§ TASK 1: According to the essay excerpt, what did the writer sit with in the Apia vaipe and call friends?
§ TASK 2: Repeat a passage from the essay excerpt, beginning at the words "Perhaps you too" and stopping after "my grandmother’s lips.".
§ TASK 3: List every sentence in the essay excerpt that ends with a question mark.

Segment Start: PAGE EXCERPT

Some day I will drive by the hills of Lalomanu and think less of this strange life. But as I try each day to ponder on happier things, I am stopped in the midst of despair. I am reminded of the reasons of loving someone I could lose. I am reminded of why I went there.

📷 Taielua Tuasivi, SGN.

But can you agree that our childhood was a skip over the rainbow? That over the reef, we stepped on each wave and rode them to shore one by one?  That we have arrived on the banks of our riversides to rest our heads from many a sleepless night?

Perhaps you too but I sat with the eels of the Apia vaipe and called them my friends. I followed my grandmother’s quick anger to her loving heart. The children’s laughter; my siblings and those of my neighbors linger still. River pebbles and dirt stuck between my toes. The nectar of hibiscus and white frangipanis showered me with tropical fragrance. I danced to simple lyrical songs made of mats and croaky sounds from my grandmother’s lips.

Segment End: PAGE EXCERPT
Segment Start: EXTRACTED INFORMATION

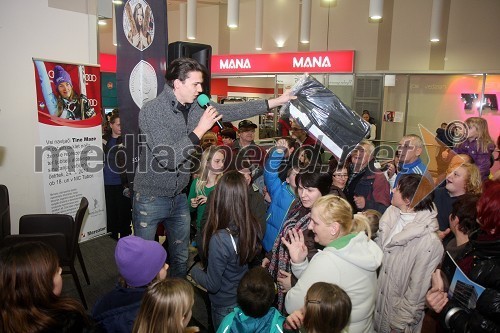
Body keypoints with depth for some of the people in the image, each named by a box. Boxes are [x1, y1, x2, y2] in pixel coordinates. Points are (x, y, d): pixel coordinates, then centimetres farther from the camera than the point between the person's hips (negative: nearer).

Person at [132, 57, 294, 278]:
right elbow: (167, 159, -27)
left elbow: (232, 111, 1)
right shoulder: (151, 112, -19)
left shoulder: (196, 108, -1)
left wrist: (277, 101, 0)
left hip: (179, 197, 6)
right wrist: (200, 129, -24)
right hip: (150, 199, -5)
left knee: (181, 259, 17)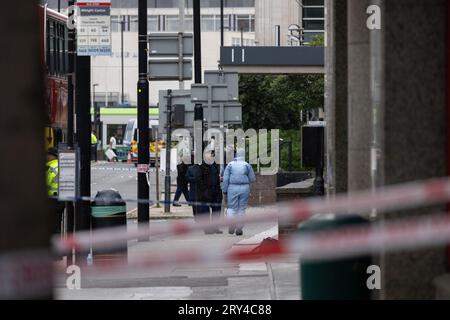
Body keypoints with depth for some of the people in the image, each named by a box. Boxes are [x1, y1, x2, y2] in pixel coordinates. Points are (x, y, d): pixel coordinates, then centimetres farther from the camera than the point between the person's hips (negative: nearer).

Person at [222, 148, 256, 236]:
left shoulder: (230, 165, 0)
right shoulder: (247, 165, -1)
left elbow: (225, 178, -4)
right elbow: (252, 179, 3)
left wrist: (224, 190, 2)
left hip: (233, 188, 0)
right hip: (244, 188, 0)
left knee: (232, 208, 8)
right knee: (242, 208, 8)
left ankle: (231, 228, -3)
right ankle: (239, 229, 6)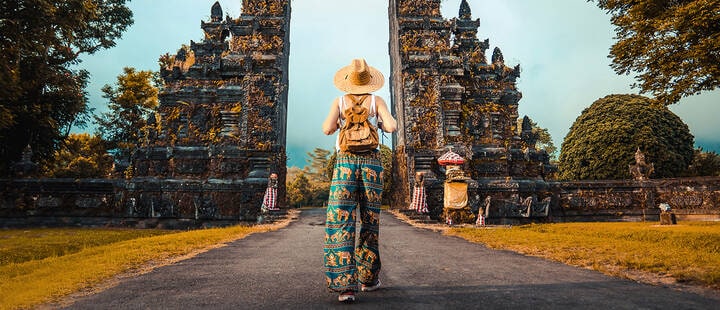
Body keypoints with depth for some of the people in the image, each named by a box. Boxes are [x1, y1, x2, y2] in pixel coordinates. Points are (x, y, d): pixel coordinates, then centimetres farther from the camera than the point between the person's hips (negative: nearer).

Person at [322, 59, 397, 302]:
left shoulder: (339, 102, 6)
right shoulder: (376, 101, 6)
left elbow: (327, 129, -6)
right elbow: (392, 126, -6)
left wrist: (338, 123, 16)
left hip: (345, 163, 0)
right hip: (371, 161, 1)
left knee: (340, 223, -4)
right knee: (370, 221, 12)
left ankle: (345, 286, -14)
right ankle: (368, 278, 23)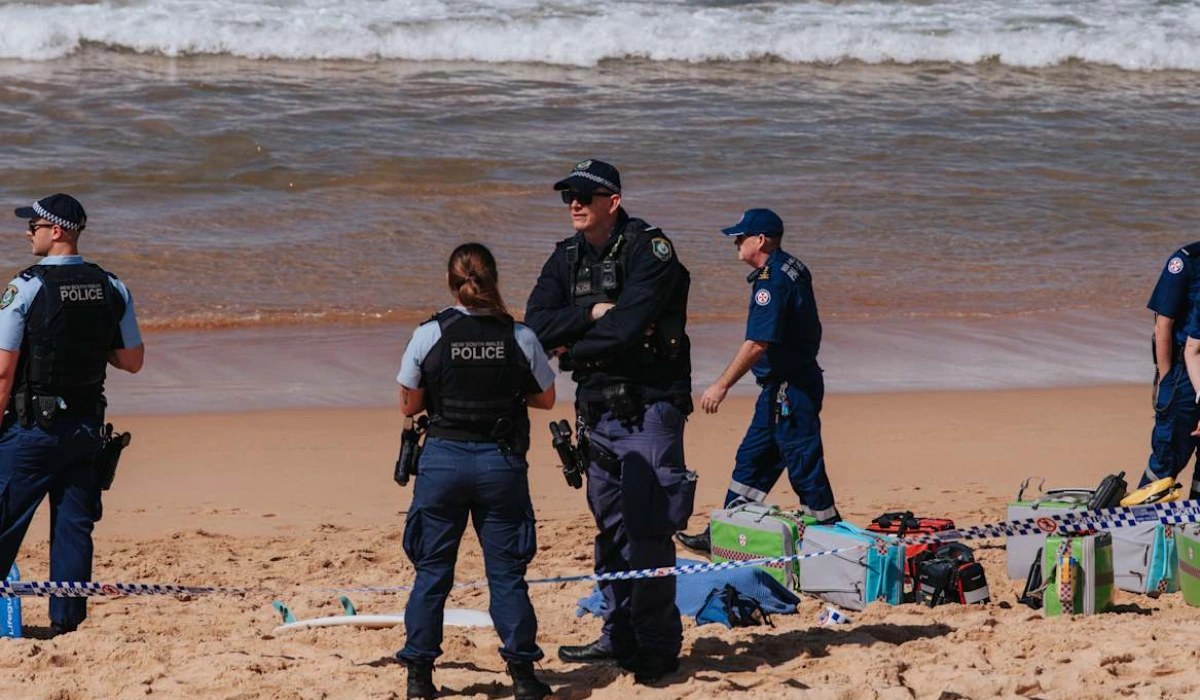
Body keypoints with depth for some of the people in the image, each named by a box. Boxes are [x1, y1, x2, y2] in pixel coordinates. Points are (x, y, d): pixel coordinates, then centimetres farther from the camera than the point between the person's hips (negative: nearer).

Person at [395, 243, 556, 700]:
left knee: (431, 571, 9)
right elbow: (546, 398, 8)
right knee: (506, 572, 7)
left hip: (443, 460, 0)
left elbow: (409, 406, 1)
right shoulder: (520, 338, -4)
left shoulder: (428, 335, -7)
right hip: (501, 461, 0)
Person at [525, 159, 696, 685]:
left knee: (648, 531, -9)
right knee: (611, 528, 12)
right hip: (597, 410, 7)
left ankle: (658, 647, -5)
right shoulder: (567, 258, 11)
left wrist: (570, 347, -5)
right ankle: (620, 636, 20)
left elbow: (624, 329, -20)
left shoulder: (649, 249, -10)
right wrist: (592, 313, -16)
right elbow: (537, 326, -2)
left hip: (649, 409, -7)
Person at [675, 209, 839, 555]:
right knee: (752, 460, 15)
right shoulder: (792, 269, 11)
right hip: (783, 387, 11)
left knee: (804, 465, -4)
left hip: (789, 389, -11)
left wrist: (722, 385, -20)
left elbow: (758, 343, -25)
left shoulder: (772, 280, -20)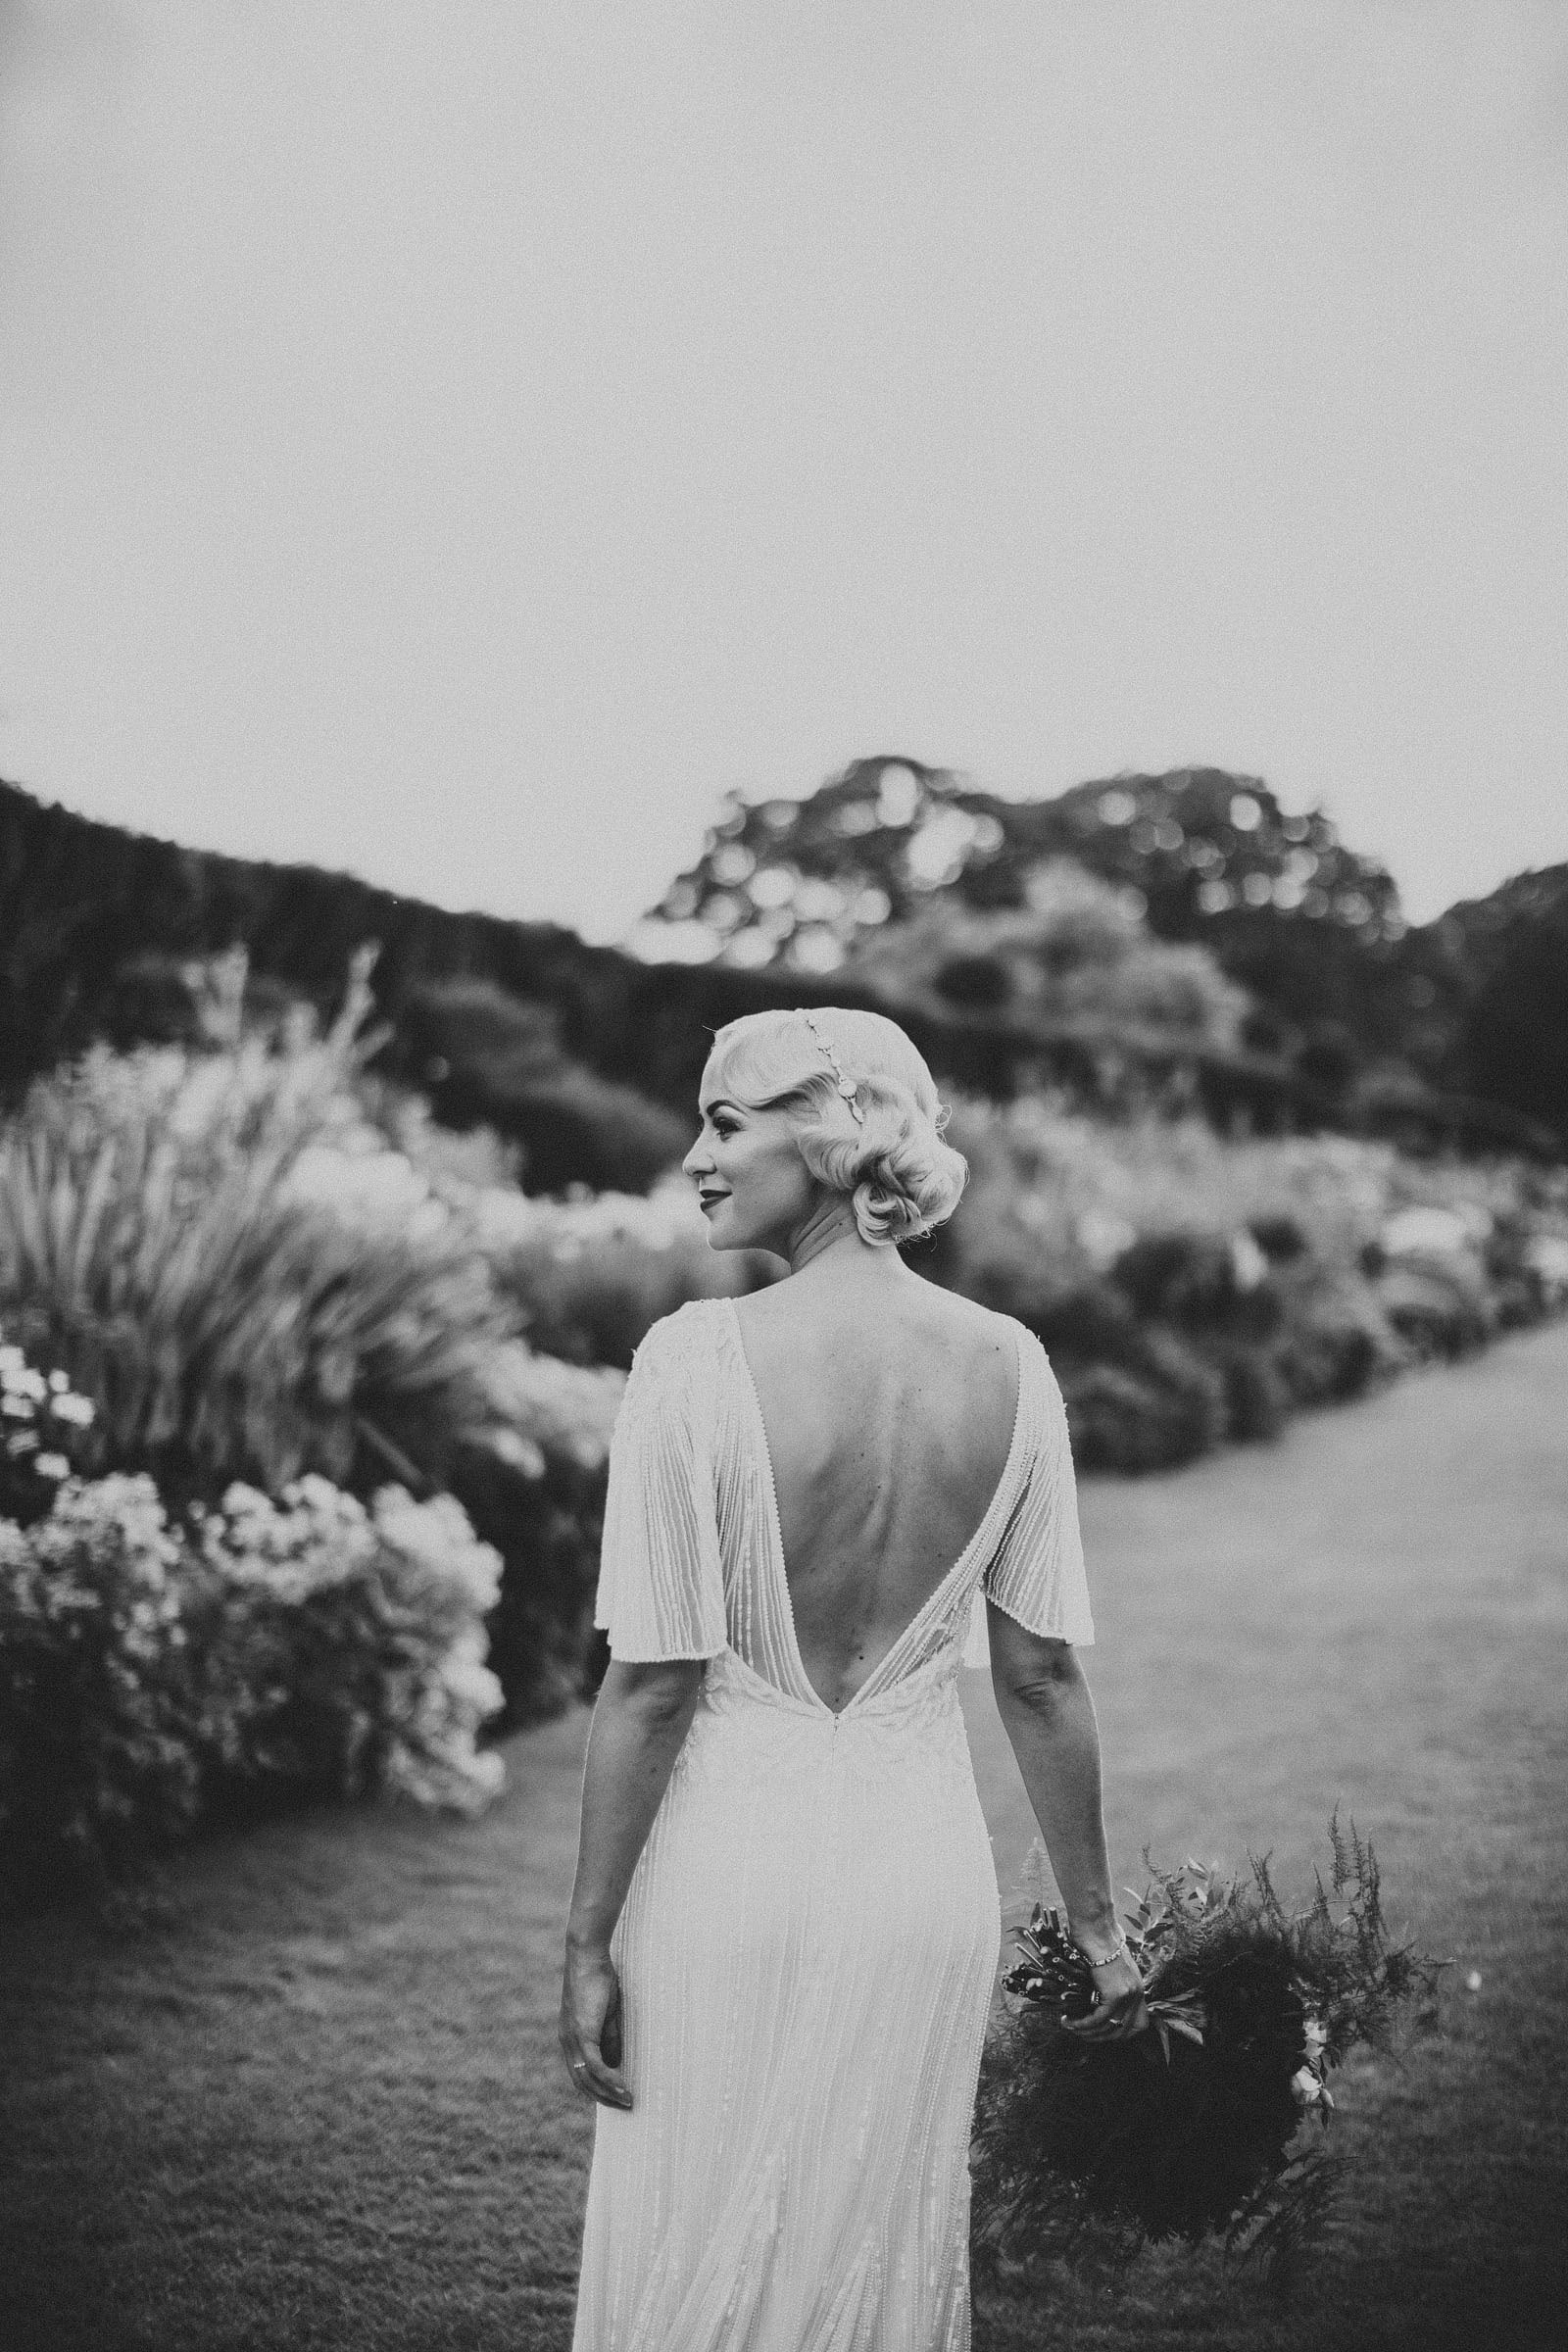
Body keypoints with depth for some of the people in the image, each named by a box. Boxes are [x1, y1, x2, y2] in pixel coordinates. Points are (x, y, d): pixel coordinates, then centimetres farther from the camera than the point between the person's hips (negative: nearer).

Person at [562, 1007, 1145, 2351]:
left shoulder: (699, 1358, -15)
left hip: (730, 1869, -3)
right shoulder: (1007, 1366, -4)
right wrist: (1098, 1926, 10)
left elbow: (654, 1685, -14)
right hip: (930, 1882, 4)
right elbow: (1042, 1676, 0)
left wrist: (589, 1940, -4)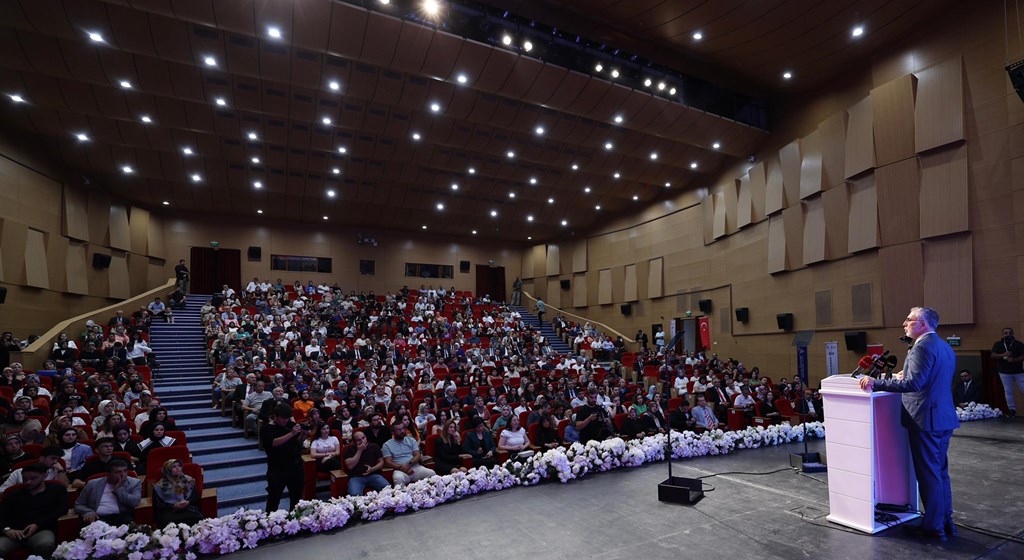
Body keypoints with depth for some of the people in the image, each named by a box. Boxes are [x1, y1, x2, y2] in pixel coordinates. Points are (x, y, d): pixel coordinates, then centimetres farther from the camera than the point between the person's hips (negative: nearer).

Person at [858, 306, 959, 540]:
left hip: (925, 419, -10)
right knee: (940, 472, 19)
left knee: (928, 474, 2)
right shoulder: (945, 347, 13)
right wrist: (906, 376, 20)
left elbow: (913, 383, -26)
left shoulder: (923, 347, -18)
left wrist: (876, 383, -25)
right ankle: (946, 521, 28)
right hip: (944, 418, 10)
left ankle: (934, 526, 12)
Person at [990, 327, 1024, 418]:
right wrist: (1003, 355, -20)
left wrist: (1014, 360, -20)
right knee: (1008, 391, 5)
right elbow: (993, 356, -3)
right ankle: (1012, 409, 12)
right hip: (1004, 372, 0)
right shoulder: (998, 344, 4)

Segment End: EXTRACTED INFORMATION

§ EXPECTED OUTPUT 1: The eels of the Apia vaipe.

§ EXPECTED OUTPUT 2:
Perhaps you too but I sat with the eels of the Apia vaipe and called them my friends. I followed my grandmother’s quick anger to her loving heart. The children’s laughter; my siblings and those of my neighbors linger still. River pebbles and dirt stuck between my toes. The nectar of hibiscus and white frangipanis showered me with tropical fragrance. I danced to simple lyrical songs made of mats and croaky sounds from my grandmother’s lips.

§ EXPECTED OUTPUT 3:
- But can you agree that our childhood was a skip over the rainbow?
- That over the reef, we stepped on each wave and rode them to shore one by one?
- That we have arrived on the banks of our riversides to rest our heads from many a sleepless night?